The major factor in not having self-driving vehicles as yet? Lawyers. When you are a large corporation, there is a large bull's eye upon your back with the lettering "Please target your lawsuit here - big prizes available!"

To get Tesla's AP to ramp up the SAE level rankings of driving autonomy, you have to build its hive mind from experience. The input to hone that hive mind has to come in part from existing drivers, because technology does not have a complete database of global driving conditions.

IBM's Watson is only smarter than people at medicine or at Jeopardy because it has read all the literature. Do you truly want to see a fleet of vacant, autonomous cars driving near you with "student driver" signs on the back?

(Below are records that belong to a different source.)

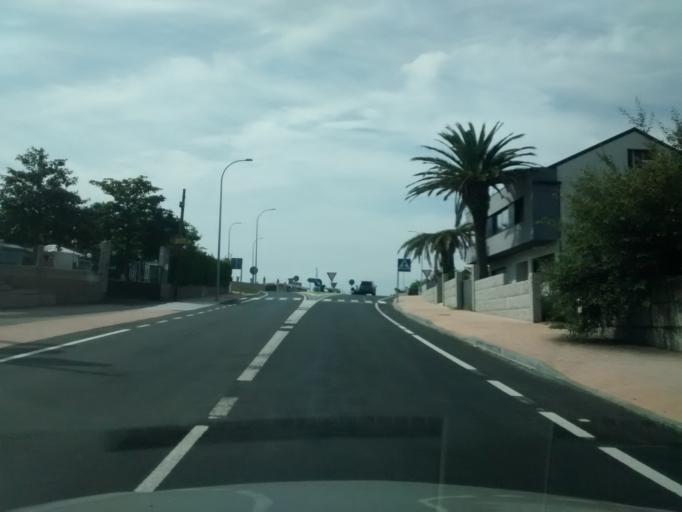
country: ES
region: Galicia
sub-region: Provincia de Pontevedra
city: Sanxenxo
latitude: 42.4214
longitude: -8.8732
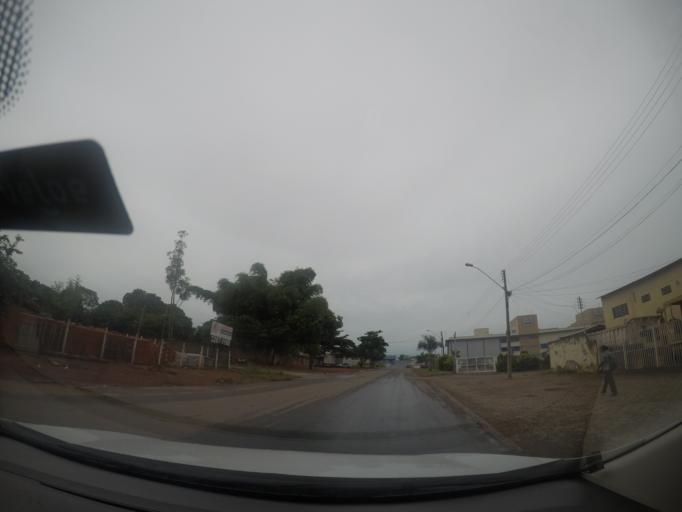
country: BR
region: Goias
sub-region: Goiania
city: Goiania
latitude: -16.6350
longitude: -49.2371
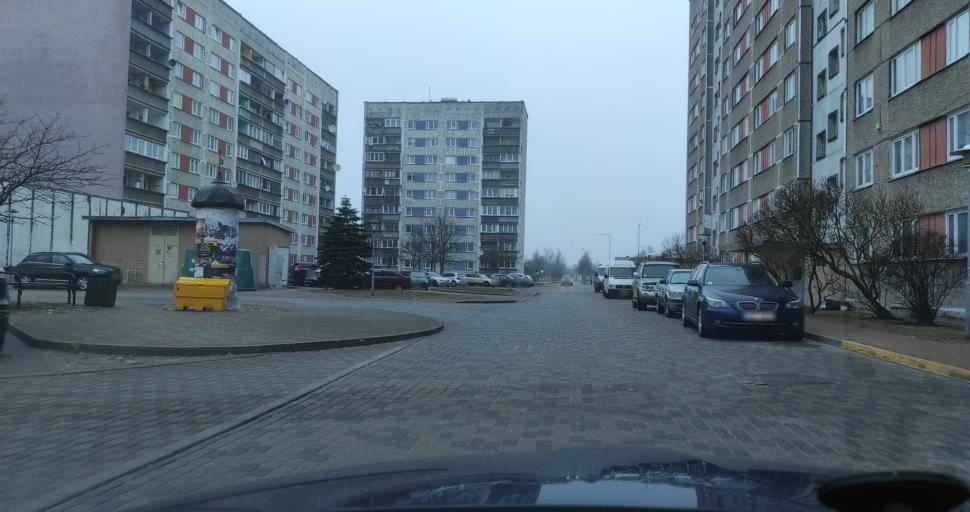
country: LV
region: Ventspils
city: Ventspils
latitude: 57.3828
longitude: 21.5494
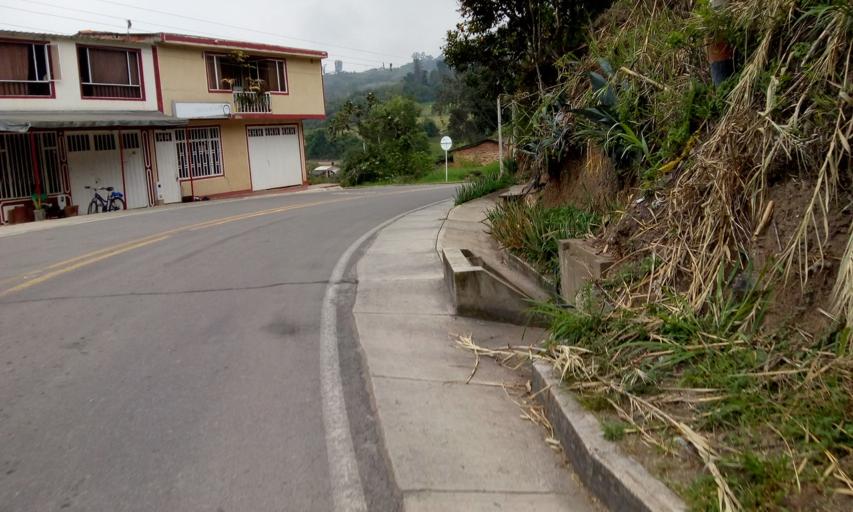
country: CO
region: Boyaca
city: Tipacoque
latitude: 6.4168
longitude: -72.6920
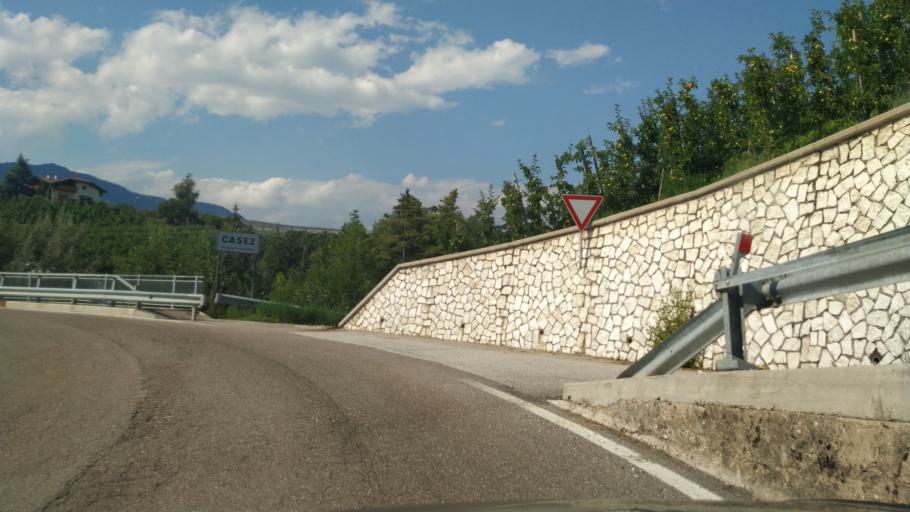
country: IT
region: Trentino-Alto Adige
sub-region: Provincia di Trento
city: Sanzeno
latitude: 46.3736
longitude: 11.0805
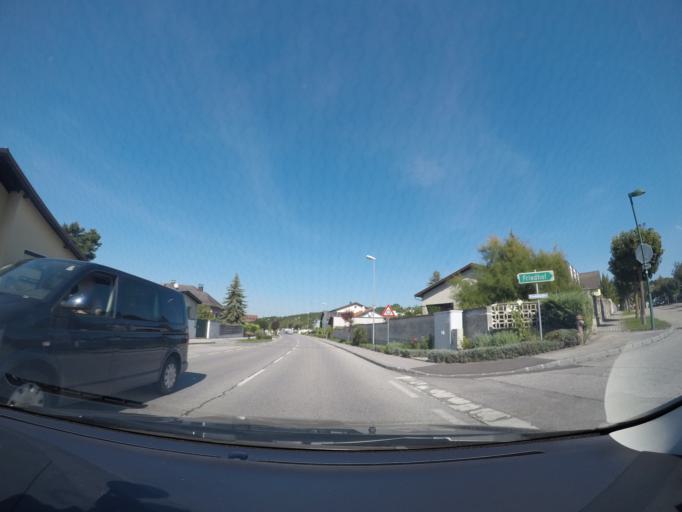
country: AT
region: Lower Austria
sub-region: Politischer Bezirk Bruck an der Leitha
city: Hof am Leithaberge
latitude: 47.9469
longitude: 16.5827
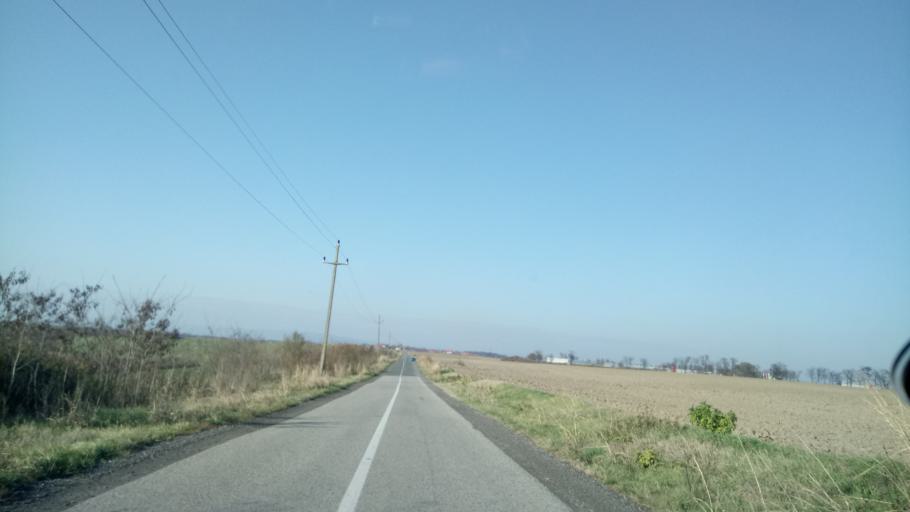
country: RS
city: Ljukovo
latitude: 45.0338
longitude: 20.0443
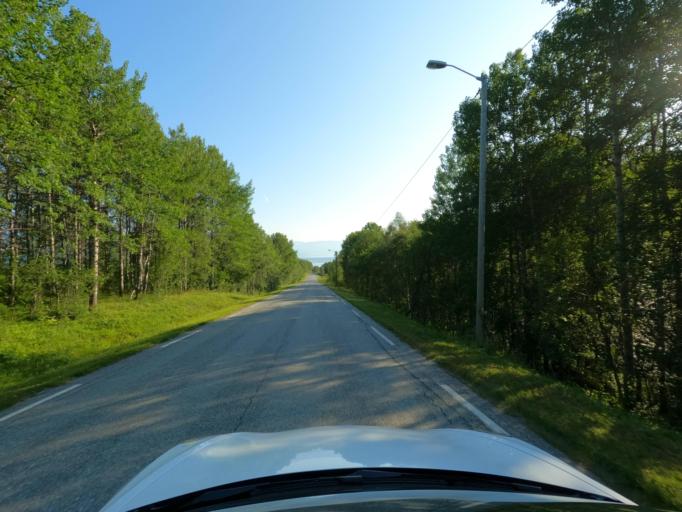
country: NO
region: Nordland
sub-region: Narvik
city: Bjerkvik
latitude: 68.5387
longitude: 17.4873
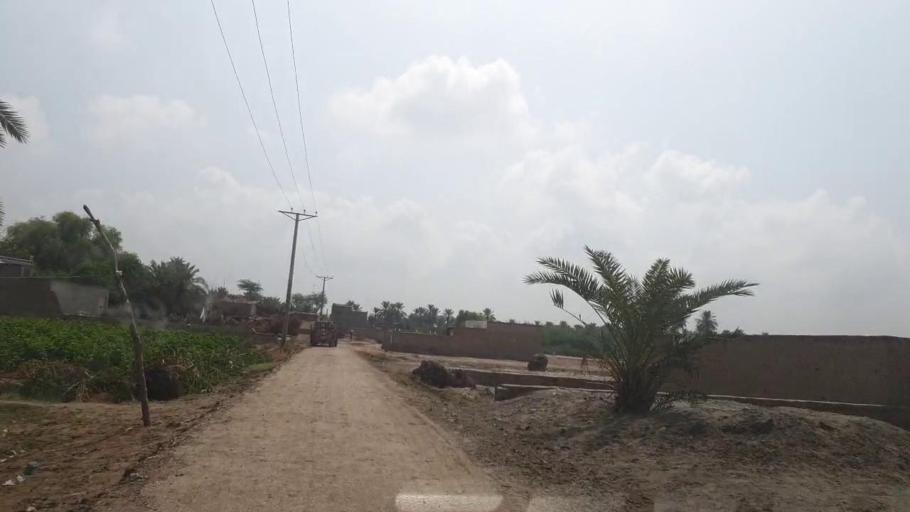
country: PK
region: Sindh
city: Khairpur
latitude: 27.5107
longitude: 68.7474
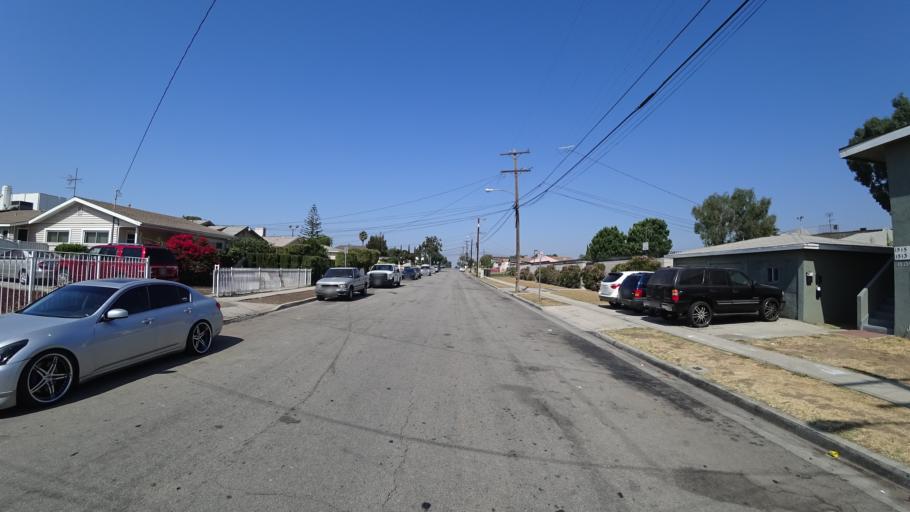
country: US
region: California
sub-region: Los Angeles County
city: Westmont
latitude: 33.9391
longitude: -118.3029
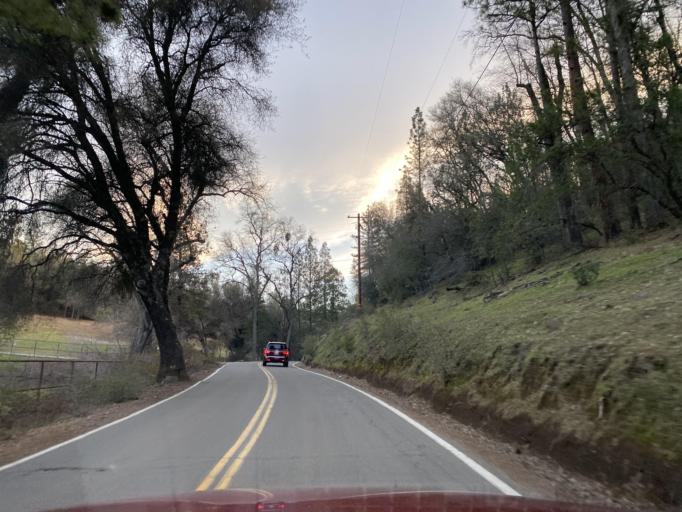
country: US
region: California
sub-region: Amador County
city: Pine Grove
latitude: 38.4983
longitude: -120.7122
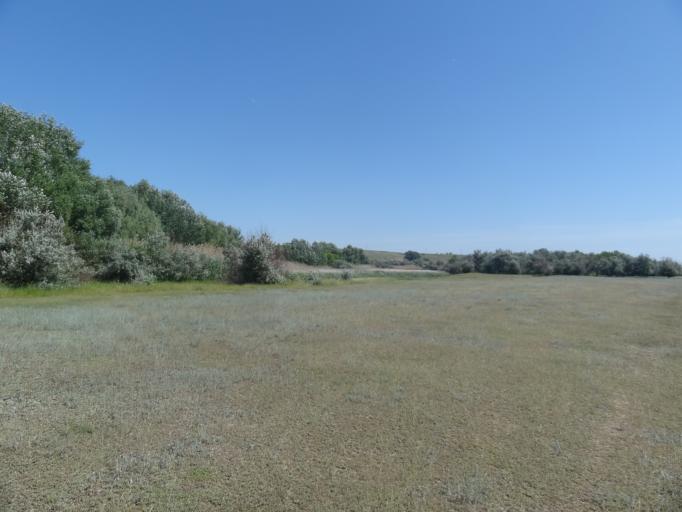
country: RU
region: Saratov
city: Krasnoarmeysk
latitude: 51.1542
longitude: 45.9256
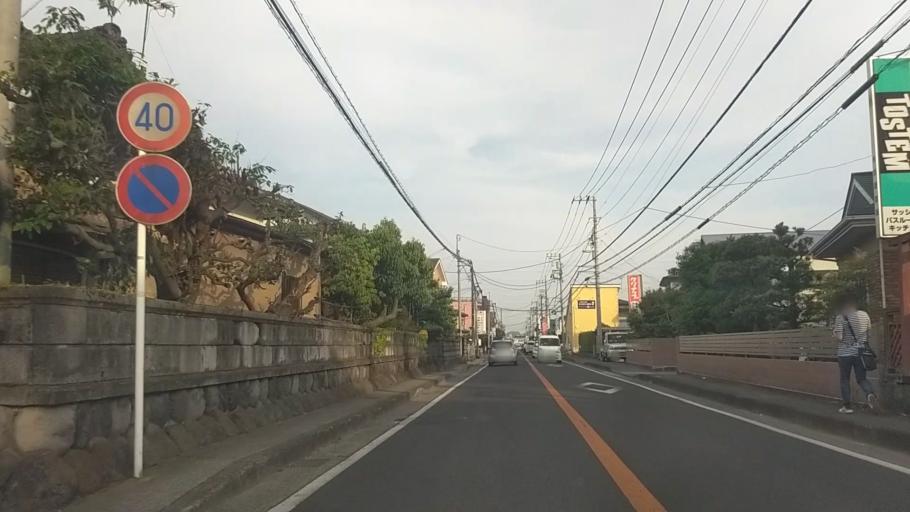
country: JP
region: Kanagawa
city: Odawara
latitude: 35.2982
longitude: 139.1288
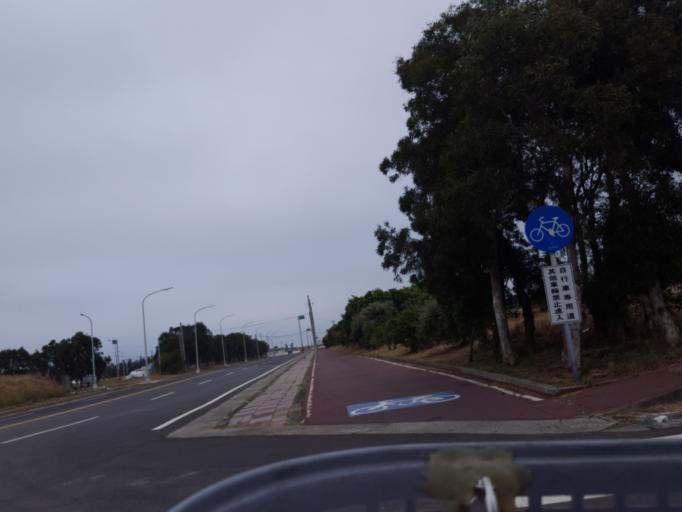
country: TW
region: Taiwan
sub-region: Hsinchu
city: Hsinchu
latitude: 24.7615
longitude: 120.9042
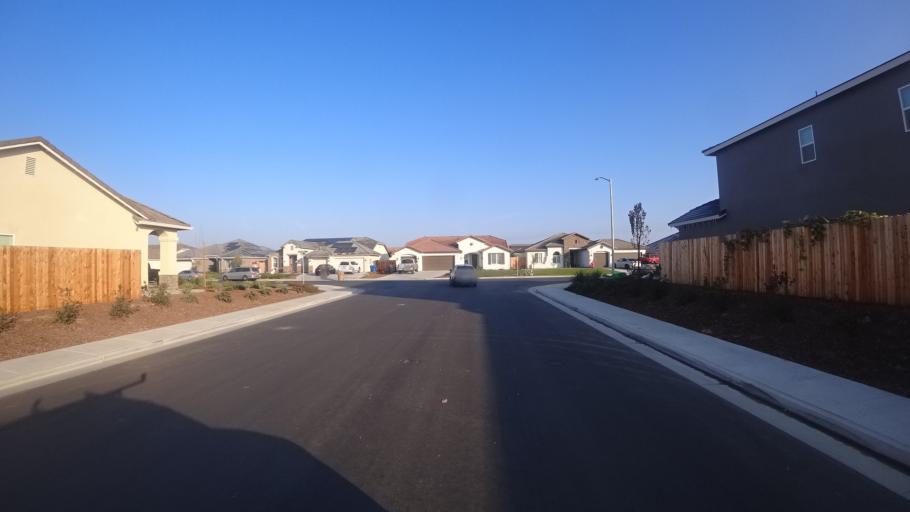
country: US
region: California
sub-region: Kern County
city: Greenacres
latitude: 35.2892
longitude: -119.1124
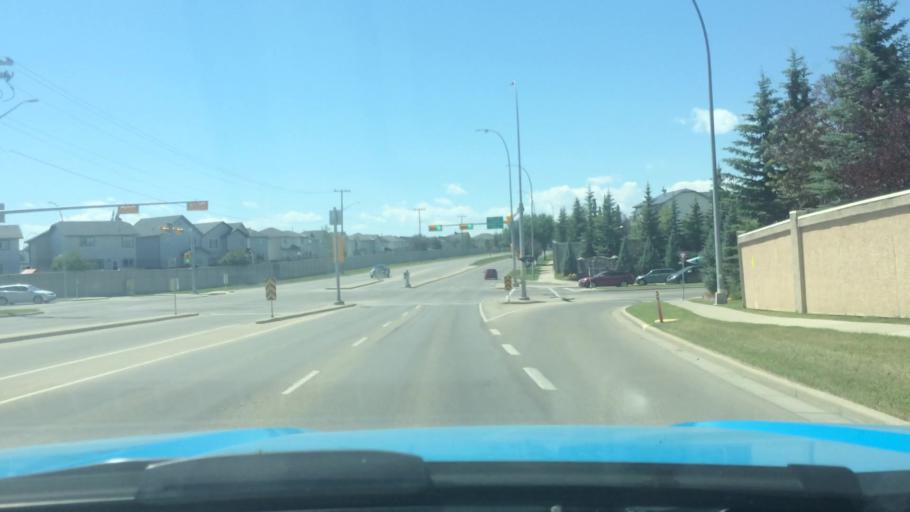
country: CA
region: Alberta
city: Calgary
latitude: 51.1490
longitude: -114.0729
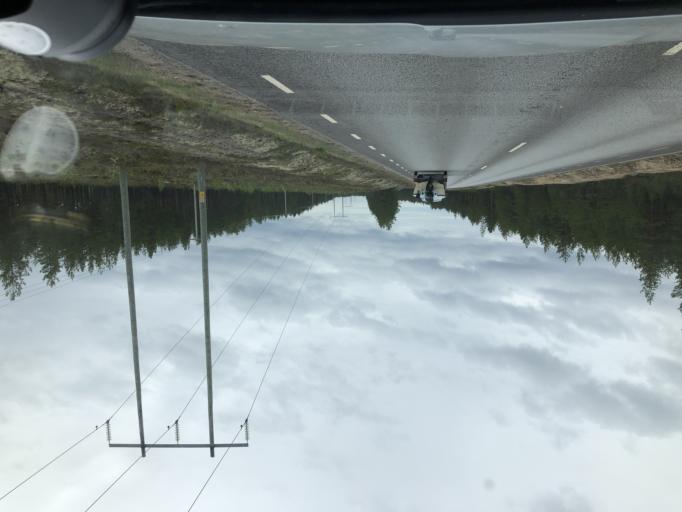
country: SE
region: Norrbotten
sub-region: Pitea Kommun
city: Pitea
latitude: 65.2599
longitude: 21.5384
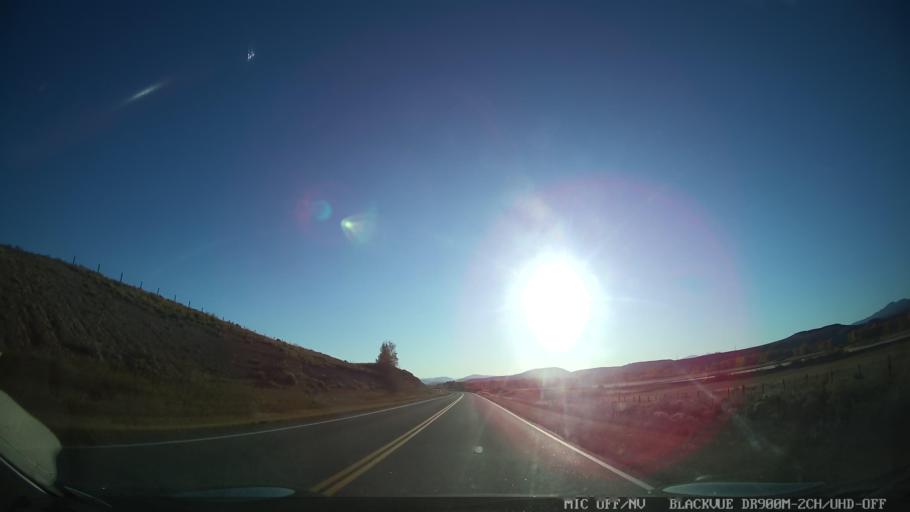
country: US
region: Colorado
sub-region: Grand County
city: Kremmling
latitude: 40.0567
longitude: -106.3188
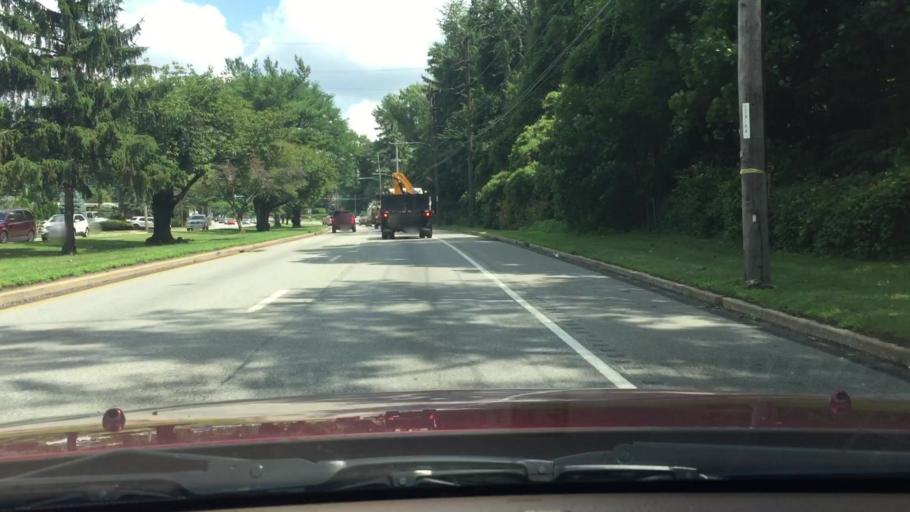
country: US
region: Pennsylvania
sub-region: Delaware County
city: Broomall
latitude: 39.9750
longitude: -75.3294
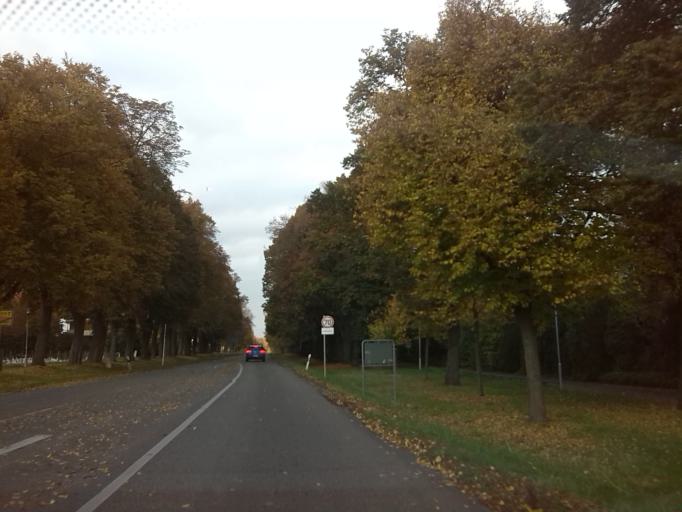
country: DE
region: Baden-Wuerttemberg
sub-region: Regierungsbezirk Stuttgart
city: Kornwestheim
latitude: 48.8690
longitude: 9.1861
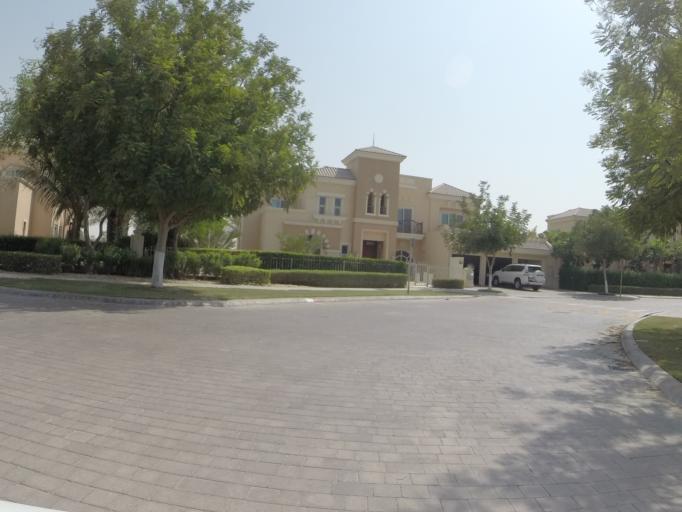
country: AE
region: Dubai
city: Dubai
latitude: 25.0325
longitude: 55.2155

It would be irresponsible to try to leapfrog levels without knowing what could be learned at the previous level first. Lawsuits that you had unnecessarily skipped a level--thus making your AP a needlessly dangerous design--are risky business.

But of course, once we do reach that Level 5, you will still have people hacking their own cars in order to make them work "better," otherwise meaning following their personally selected, unregulated, and unprofessionally tested ideas.

In the professional testing lexicon, a "successful test" is not one which the product passes, it is one which genuinely determines whether or not the product works.